- **Excerpt provided**:
= Beginning of Section =

The insurgent candidate’s army of grassroots supporters and donors has given him fresh momentum in the Democratic race. 

By Ivo Dawnay

Des Moines, Iowa 

It’s beginning to feel a lot like Bernie. With Iowans about to gather in living rooms and school halls to start their unique presidential caucus, Joe Biden’s efforts to keep up with the sprightly 78-year-old senator for Vermont are looking more ever more precarious. 

With the former vice-president trapped in Washington by his need to attend the impeachment hearings, Sanders’ razzed-up, celebrity-studded ground troops in the midwestern farm state still seem to be making inroads into Biden’s numbers. The challenger’s grassroots fundraising – small donations from ordinary citizens – is going gangbusters (Sanders’ campaign received more than 900,000 donations in December alone and has received five million since he announced his 2020 bid).

= End of Section =

- **Records**:
= Beginning of Section =

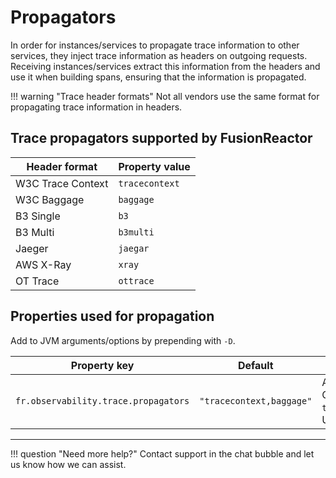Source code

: # Propagators
In order for instances/services to propagate trace information to other services, they inject trace information as headers on outgoing requests. Receiving instances/services extract this information from the headers and use it when building spans, ensuring that the information is propagated.  


!!! warning "Trace header formats"
    Not all vendors use the same format for propagating trace information in headers. 

## Trace propagators supported by FusionReactor
| Header format | Property value |
| -- | -- |
| W3C Trace Context | `tracecontext` |
| W3C Baggage | `baggage` |
| B3 Single | `b3` |
| B3 Multi | `b3multi` |
| Jaeger | `jaegar` |
| AWS X-Ray | `xray` |
| OT Trace | `ottrace` |


## Properties used for propagation
Add to JVM arguments/options by prepending with `-D`.

| Property key | Default | Description |
| -- | -- | -------- |
| `fr.observability.trace.propagators` | `"tracecontext,baggage"` | A comma-separated list of propagators to use. <br> Options: `tracecontext`,`baggage`,`b3`,`b3multi`,`jaeger`,`xray`,`ottrace`. <br> Use `all` to use all of them. |

---

!!! question "Need more help?"
    Contact support in the chat bubble and let us know how we can assist.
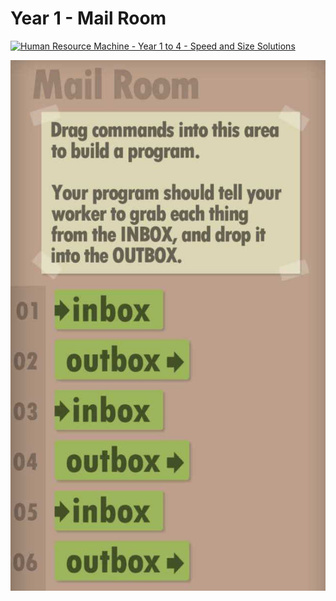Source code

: # Year 1 - Mail Room

[![Human Resource Machine - Year 1 to 4 - Speed and Size Solutions](https://img.youtube.com/vi/bTzmkJ2sjjM/0.jpg)](https://www.youtube.com/watch?v=bTzmkJ2sjjM)

![Solution for speed & size](solution.JPEG "Solution")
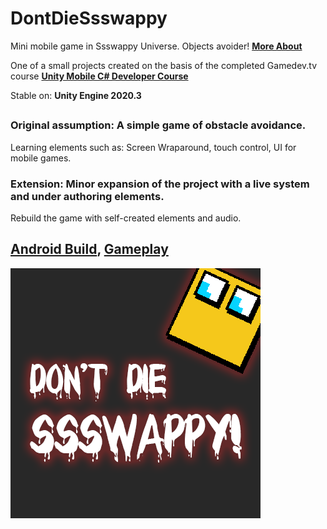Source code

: # DontDieSsswappy
Mini mobile game in Ssswappy Universe. Objects avoider!
**[More About](https://ikommm.github.io/Portfolio/articles/Art_11_en.html)**

One of a small projects created on the basis of the completed Gamedev.tv course
**[Unity Mobile C# Developer Course](https://www.gamedev.tv/p/unity-mobile)**

Stable on: **Unity Engine 2020.3**
##
### Original assumption: A simple game of obstacle avoidance.
Learning elements such as: Screen Wraparound, touch control, UI for mobile games.

### Extension: Minor expansion of the project with a live system and under authoring elements.
Rebuild the game with self-created elements and audio.

## **[Android Build](https://drive.google.com/drive/folders/1uttZQyDITmYVkLxGC-XpdUPYYGNF8rQH?usp=sharing)**, **[Gameplay](https://youtu.be/YIcTMyJyhz4)** 

![DontDieSsswappy Icon](https://github.com/IKOMMM/DontDieSsswappy/blob/main/Don't%20Die%20Ssswappy!/Assets/_2DAssets/Icon_Dontdiessswappy.png "DontDieSsswappy")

= End of Section =

- **Problem set**:
(1) Which place names does the Sanders campaign article mention? List every one.
(2) Reproduce word for word everything in the Sanders campaign article from "The insurgent candidate’s army" down to "his 2020 bid).".

- **Expected results**:
(1) Des Moines, Iowa, Vermont, Washington

(2)
The insurgent candidate’s army of grassroots supporters and donors has given him fresh momentum in the Democratic race. 

By Ivo Dawnay

Des Moines, Iowa 

It’s beginning to feel a lot like Bernie. With Iowans about to gather in living rooms and school halls to start their unique presidential caucus, Joe Biden’s efforts to keep up with the sprightly 78-year-old senator for Vermont are looking more ever more precarious. 

With the former vice-president trapped in Washington by his need to attend the impeachment hearings, Sanders’ razzed-up, celebrity-studded ground troops in the midwestern farm state still seem to be making inroads into Biden’s numbers. The challenger’s grassroots fundraising – small donations from ordinary citizens – is going gangbusters (Sanders’ campaign received more than 900,000 donations in December alone and has received five million since he announced his 2020 bid).